Tumpukan alur cerita yang bercampur aduk dan hilang dalam proses pembuatan film yang kacau balau mungkin bisa dijelaskan oleh sejarah produksinya yang panjang dan berliku-liku. Coppola menyusun Megalopolis hampir setengah abad yang lalu, saat masih mengerjakan Apocalypse Now, sebuah film yang menjadi gejala pertama megalomania sang sutradara.

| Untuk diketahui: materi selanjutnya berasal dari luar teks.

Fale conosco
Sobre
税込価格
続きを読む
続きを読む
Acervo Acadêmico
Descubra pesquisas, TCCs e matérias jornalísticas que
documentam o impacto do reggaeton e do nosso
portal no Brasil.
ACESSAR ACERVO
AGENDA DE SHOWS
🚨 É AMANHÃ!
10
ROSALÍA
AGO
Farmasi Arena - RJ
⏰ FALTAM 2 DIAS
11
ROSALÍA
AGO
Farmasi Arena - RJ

Kemudian melodrama estetika yang sama merusaknya, From the Heart, muncul; setelah menghabiskan anggaran yang besar, dia membuat Coppola terjerumus ke dalam hutang dan kebangkrutan. Dia mencoba kembali ke proyek Megalopolis di awal abad ke-21, mengumpulkan sekelompok bintang Hollywood – dari Paul Newman hingga Leonardo DiCaprio. Namun setelah serangan 11 September, film bencana yang berhubungan dengan New York dianggap tabu. Hampir seperempat abad kemudian, Coppola sendiri membiayai film tersebut senilai $120 juta dengan menjual kilang anggur dan kebun anggurnya yang terkenal. Film ini dibuat hampir seluruhnya menggunakan komputer, yang menyebabkan konflik dan pemecatan bagian tim yang bertanggung jawab atas efek visual.

Setelah memilih genre “pesan untuk kemanusiaan”, Coppola tidak menyangkal apa pun: ia menyelingi gambar tersebut dengan kutipan dari klasik Romawi kuno, erotisme kasar, dan moral sentimental, yang dapat membuat marah bahkan penonton yang paling sabar sekalipun. Seperti banyak pengguna internet yang memarahi “Megalopolis” dalam ulasan mereka: ada delirium psikedelik, demensia, delirium, bencana besar, dan perlombaan melawan kecerdasan buatan. Tetapi bahkan orang yang paling tidak dapat didamaikan pada suatu saat terpaksa mengakui bahwa kekacauan tanpa filter dari kepala seorang jenius, yang telah lama tidak lagi tertarik pada pendapat orang lain, kegilaan yang disengaja ini, mencampurkan harta dengan sampah, menerobos dengan ketidakberdayaannya. ketulusan dan menjadi sangat menarik. Ada kemungkinan bahwa bertahun-tahun kemudian gambar itu akan diakui sebagai gambar sesat.

Saya tidak berani menebak apakah prediksi tersebut akan menjadi kenyataan. Tapi saya malu dengan kerumunan jurnalis yang mencemooh film Coppola di pemutaran perdana di Cannes. Hanya sutradara hebat yang mampu mengatakan dengan lugas apa yang dia pikirkan tentang cinta, keserakahan, dan era populisme yang tidak tahu malu. Di akhir Megalopolis, dia benar-benar “menghentikan waktu”: semua karakter utama membeku, dan hanya bayi yang baru lahir yang terus bergerak – baginya, satu-satunya, masih ada peluang untuk masa depan.

Sedangkan bagi Coppola, sama sekali bukan fakta bahwa film ini adalah sebuah perpisahan. Kegagalan box office Megalopolis tentu tidak akan memaksa sang sutradara untuk mengundurkan diri. Dia telah mengumumkan niatnya untuk membuat film komedi musikal Glimpses of the Moon pada tahun 2025. Menurutnya, itu akan menjadi “musikal aneh” ala tahun 1930-an dan sekaligus penghormatan kepada Jacques Demy dan Agnès Varda, pasangan sutradara legendaris French New Wave. Coppola tidak punya apa-apa lagi untuk dijual, jadi dia hanya bisa mengandalkan pembiayaan “cara tradisional”. Pada saat yang sama, sutradara tidak lupa bahwa film tersebut akan mahal, menjanjikan penonton pertunjukan tarian yang indah dan tontonan berskala besar.

Andrey Plakhov

Sumber

Juliana Ribeiro
Juliana Ribeiro is an accomplished News Reporter and Editor with a degree in Journalism from University of São Paulo. With more than 6 years of experience in international news reporting, Juliana has covered significant global events across Latin America, Europe, and Asia. Renowned for her investigative skills and balanced reporting, she now leads news coverage at Agen BRILink dan BRI, where she is dedicated to delivering accurate, impactful stories to inform and engage readers worldwide.